*Instructions for the task*. Copy out the lines below word for word, keeping every character and line break unchanged.

Chart quiz items
**********

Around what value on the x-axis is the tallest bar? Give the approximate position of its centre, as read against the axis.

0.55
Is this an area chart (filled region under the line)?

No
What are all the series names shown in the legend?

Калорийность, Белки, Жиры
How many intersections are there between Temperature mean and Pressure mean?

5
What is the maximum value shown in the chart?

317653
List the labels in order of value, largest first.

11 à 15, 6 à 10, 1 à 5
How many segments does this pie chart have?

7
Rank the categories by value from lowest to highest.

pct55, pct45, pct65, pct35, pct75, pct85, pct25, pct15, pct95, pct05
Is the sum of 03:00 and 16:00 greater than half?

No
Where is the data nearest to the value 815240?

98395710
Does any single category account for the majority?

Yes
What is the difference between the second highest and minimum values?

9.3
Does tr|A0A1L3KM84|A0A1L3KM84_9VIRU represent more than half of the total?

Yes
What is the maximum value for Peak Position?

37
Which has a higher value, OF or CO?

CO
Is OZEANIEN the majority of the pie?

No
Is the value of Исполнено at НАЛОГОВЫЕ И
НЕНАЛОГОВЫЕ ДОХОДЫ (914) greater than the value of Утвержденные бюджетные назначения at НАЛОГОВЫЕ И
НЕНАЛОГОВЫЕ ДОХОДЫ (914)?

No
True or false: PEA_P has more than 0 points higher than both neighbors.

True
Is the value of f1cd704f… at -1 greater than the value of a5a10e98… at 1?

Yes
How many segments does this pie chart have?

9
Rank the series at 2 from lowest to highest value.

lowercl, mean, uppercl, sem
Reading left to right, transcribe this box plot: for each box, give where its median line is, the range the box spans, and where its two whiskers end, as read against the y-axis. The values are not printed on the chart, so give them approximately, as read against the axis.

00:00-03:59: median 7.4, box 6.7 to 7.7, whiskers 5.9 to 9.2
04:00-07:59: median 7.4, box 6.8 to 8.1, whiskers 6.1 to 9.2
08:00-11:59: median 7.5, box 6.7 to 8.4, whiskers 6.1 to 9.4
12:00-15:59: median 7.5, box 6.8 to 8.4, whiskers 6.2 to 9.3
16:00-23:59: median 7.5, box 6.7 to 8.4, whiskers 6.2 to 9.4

**********

*Response box*.
Around what value on the x-axis is the tallest bar? Give the approximate position of its centre, as read against the axis.

0.55
Is this an area chart (filled region under the line)?

No
What are all the series names shown in the legend?

Калорийность, Белки, Жиры
How many intersections are there between Temperature mean and Pressure mean?

5
What is the maximum value shown in the chart?

317653
List the labels in order of value, largest first.

11 à 15, 6 à 10, 1 à 5
How many segments does this pie chart have?

7
Rank the categories by value from lowest to highest.

pct55, pct45, pct65, pct35, pct75, pct85, pct25, pct15, pct95, pct05
Is the sum of 03:00 and 16:00 greater than half?

No
Where is the data nearest to the value 815240?

98395710
Does any single category account for the majority?

Yes
What is the difference between the second highest and minimum values?

9.3
Does tr|A0A1L3KM84|A0A1L3KM84_9VIRU represent more than half of the total?

Yes
What is the maximum value for Peak Position?

37
Which has a higher value, OF or CO?

CO
Is OZEANIEN the majority of the pie?

No
Is the value of Исполнено at НАЛОГОВЫЕ И
НЕНАЛОГОВЫЕ ДОХОДЫ (914) greater than the value of Утвержденные бюджетные назначения at НАЛОГОВЫЕ И
НЕНАЛОГОВЫЕ ДОХОДЫ (914)?

No
True or false: PEA_P has more than 0 points higher than both neighbors.

True
Is the value of f1cd704f… at -1 greater than the value of a5a10e98… at 1?

Yes
How many segments does this pie chart have?

9
Rank the series at 2 from lowest to highest value.

lowercl, mean, uppercl, sem
Reading left to right, transcribe this box plot: for each box, give where its median line is, the range the box spans, and where its two whiskers end, as read against the y-axis. The values are not printed on the chart, so give them approximately, as read against the axis.

00:00-03:59: median 7.4, box 6.7 to 7.7, whiskers 5.9 to 9.2
04:00-07:59: median 7.4, box 6.8 to 8.1, whiskers 6.1 to 9.2
08:00-11:59: median 7.5, box 6.7 to 8.4, whiskers 6.1 to 9.4
12:00-15:59: median 7.5, box 6.8 to 8.4, whiskers 6.2 to 9.3
16:00-23:59: median 7.5, box 6.7 to 8.4, whiskers 6.2 to 9.4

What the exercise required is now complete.